Lá do seu jeito bem que desejava um abraço, um gesto que simbolizasse algum perdão. Perdão nenhum, pai. Tudo passou, tudo seguiu. E se hoje conto um pouco de sua história, só recordo o que aprendi a amar. Sua paixão pelo samba e pelo boxe. Levo de herança. Beatles, a maior banda do mundo.

E a introdução ao universo de Martin Luther King. Por uma razão pessoal, como estava escrito nos quadros da Sorveteria da Ribeira, o lugar onde íamos aos domingos como família, comer sorvete de taboquinha e olhar o mar até que as luzes do subúrbio se acendessem na outra margem.

Perdão nenhum pai, perdão para nós dois, que também eu te devo alguns. E se penso hoje em nossos dias juntos, são as pequenas coisas que revolvem a terra fértil onde tudo ainda cresce nesse jardim infinito. Seus pocket-books de faroeste. Madrugadas vendo os desfiles das escolas do Rio.

E o fato de que um dia disse, como um boxeador exausto, que a velhice lhe tirou as forças para o ringue. Não brigue mais, meu pai, eu quis dizer. Quis ser a sua voz quando lhe faltou o grito. Mas é que somos tão iguais. Na eloquência da revolta e no silêncio incômodo. Sempre disfarçando o amor que sentimos.

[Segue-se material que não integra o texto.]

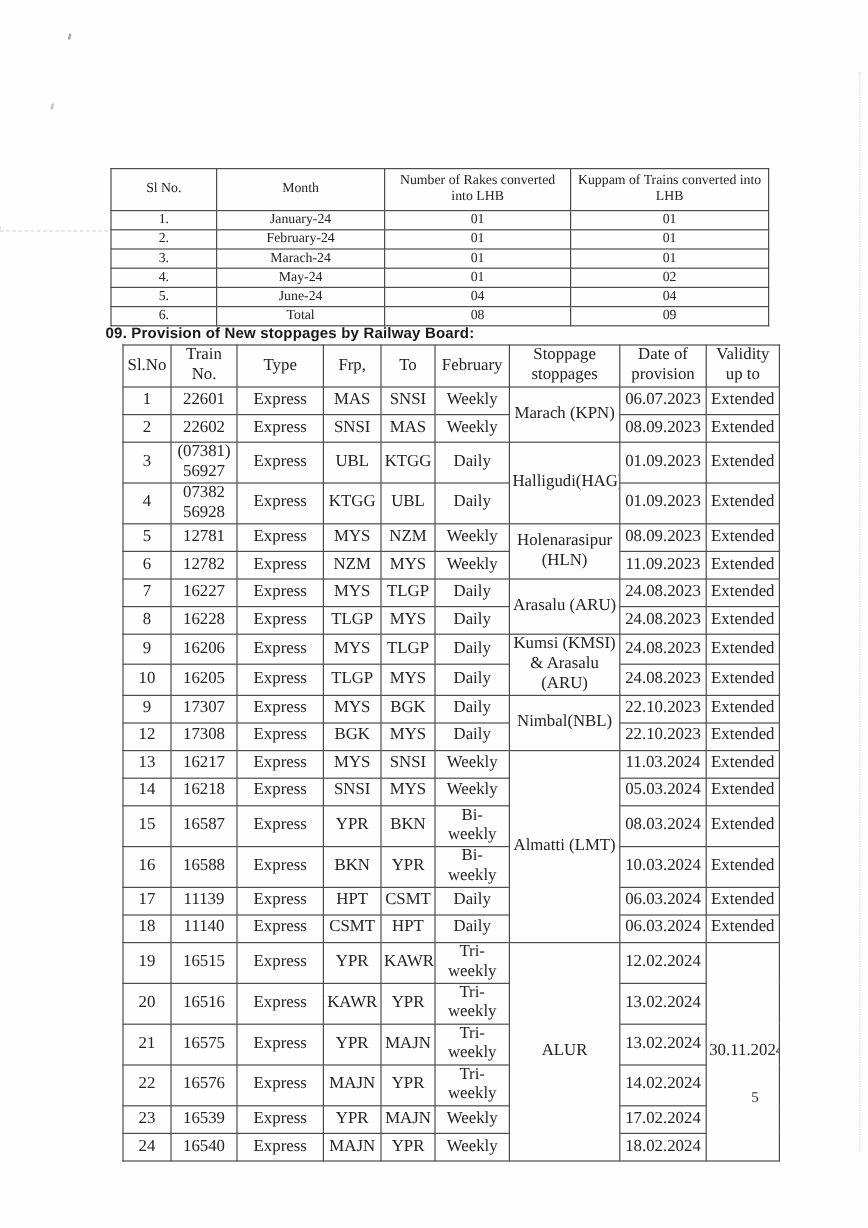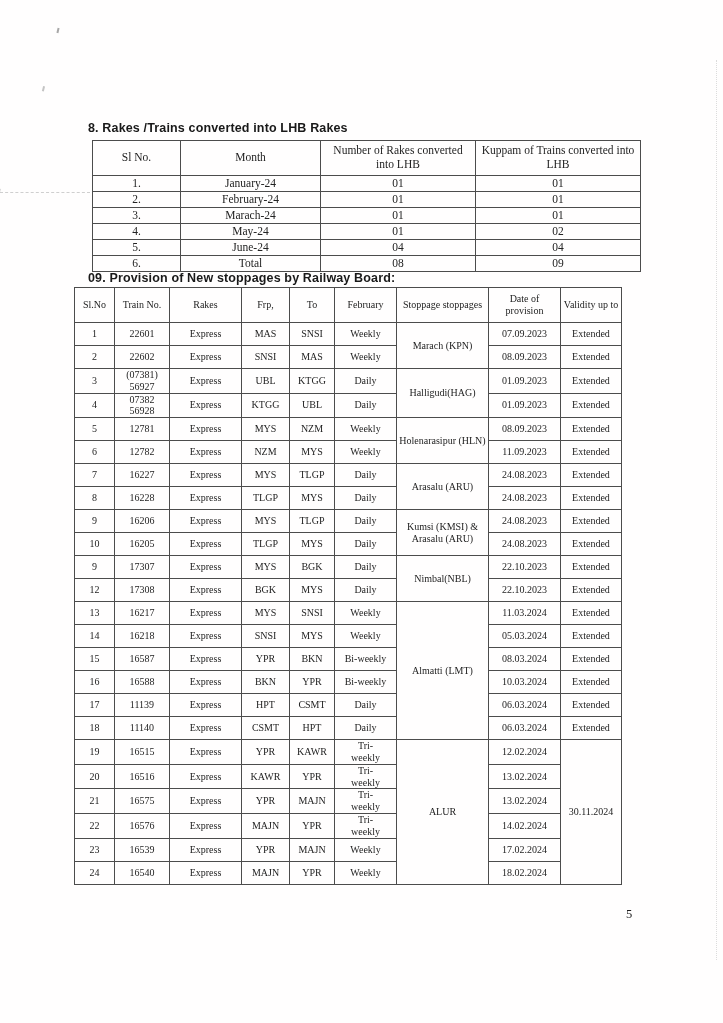--- a/index.html
+++ b/index.html
@@ -19,21 +19,21 @@
   .t9{left:88px;top:271px;}
   .tbl{position:absolute;border-collapse:collapse;table-layout:fixed;}
   .tbl th,.tbl td{
     border:1px solid #4c4c4c;font-weight:normal;text-align:center;
     vertical-align:middle;padding:0 2px;white-space:pre-line;line-height:1.18;
     overflow:hidden;
   }
   .tbl1{left:92px;top:140px;width:548px;font-size:11.5px;}
   .tbl1 th{height:34px;}
   .tbl1 td{height:15px;}
-  .tbl2{left:74px;top:287px;width:547px;font-size:10px;}
+  .tbl2{left:102px;top:287px;width:547px;font-size:14px;}
   .tbl2 th{height:34px;}
   .tbl2 td{height:22px;}
   .page-number{position:absolute;left:626px;top:907px;font-size:12.5px;color:#1f1f1f;}
   
   .artifact{position:absolute;pointer-events:none;}
   .artifact-speck{
     left:57px;top:28px;width:2px;height:5px;background:#a8a8a8;
     transform:rotate(14deg);
     box-shadow:0 60px 0 #c4c4c4,-18px 170px 0 #d6d6d6;
   }
@@ -41,21 +41,20 @@
   .artifact-right-dots{left:716px;top:60px;height:900px;width:0;border-left:1px dotted #dcdcdc;}
 </style>
 </head>
 <body>
 
 <div class="page">
   <div class="artifact artifact-speck"></div>
   <div class="artifact artifact-dashes"></div>
   <div class="artifact artifact-right-dots"></div>
 
-  <div class="title t8">8. Rakes /Trains converted into LHB Rakes</div>
   <table class="tbl tbl1" id="rakes-table">
       <colgroup>
         <col style="width: 88px;">
         <col style="width: 140px;">
         <col style="width: 155px;">
         <col style="width: 165px;">
       </colgroup>
       <thead>
         <tr>
           <th>Sl No.</th>
@@ -114,39 +113,39 @@
         <col style="width: 45px;">
         <col style="width: 62px;">
         <col style="width: 92px;">
         <col style="width: 72px;">
         <col style="width: 61px;">
       </colgroup>
       <thead>
         <tr>
           <th>Sl.No</th>
           <th>Train No.</th>
-          <th>Rakes</th>
+          <th>Type</th>
           <th>Frp,</th>
           <th>To</th>
           <th>February</th>
           <th>Stoppage stoppages</th>
           <th>Date of provision</th>
           <th>Validity up to</th>
         </tr>
       </thead>
       <tbody>
         <tr>
           <td>1</td>
           <td>22601</td>
           <td>Express</td>
           <td>MAS</td>
           <td>SNSI</td>
           <td>Weekly</td>
           <td rowspan="2">Marach (KPN)</td>
-          <td>07.09.2023</td>
+          <td>06.07.2023</td>
           <td>Extended</td>
         </tr>
         <tr>
           <td>2</td>
           <td>22602</td>
           <td>Express</td>
           <td>SNSI</td>
           <td>MAS</td>
           <td>Weekly</td>
           <td>08.09.2023</td>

Ensimesmados, sob o mesmo signo, esse saturno em nós. Minha irmã diz que sente saudade de ser filha. É o que sinto. O perfume do mar, os peixes fritos, as viagens improvisadas de madrugada, é o que guardo de nós. Mágoa não há, só essa certeza: sermos falíveis. O resto é silêncio, como em Shakespeare.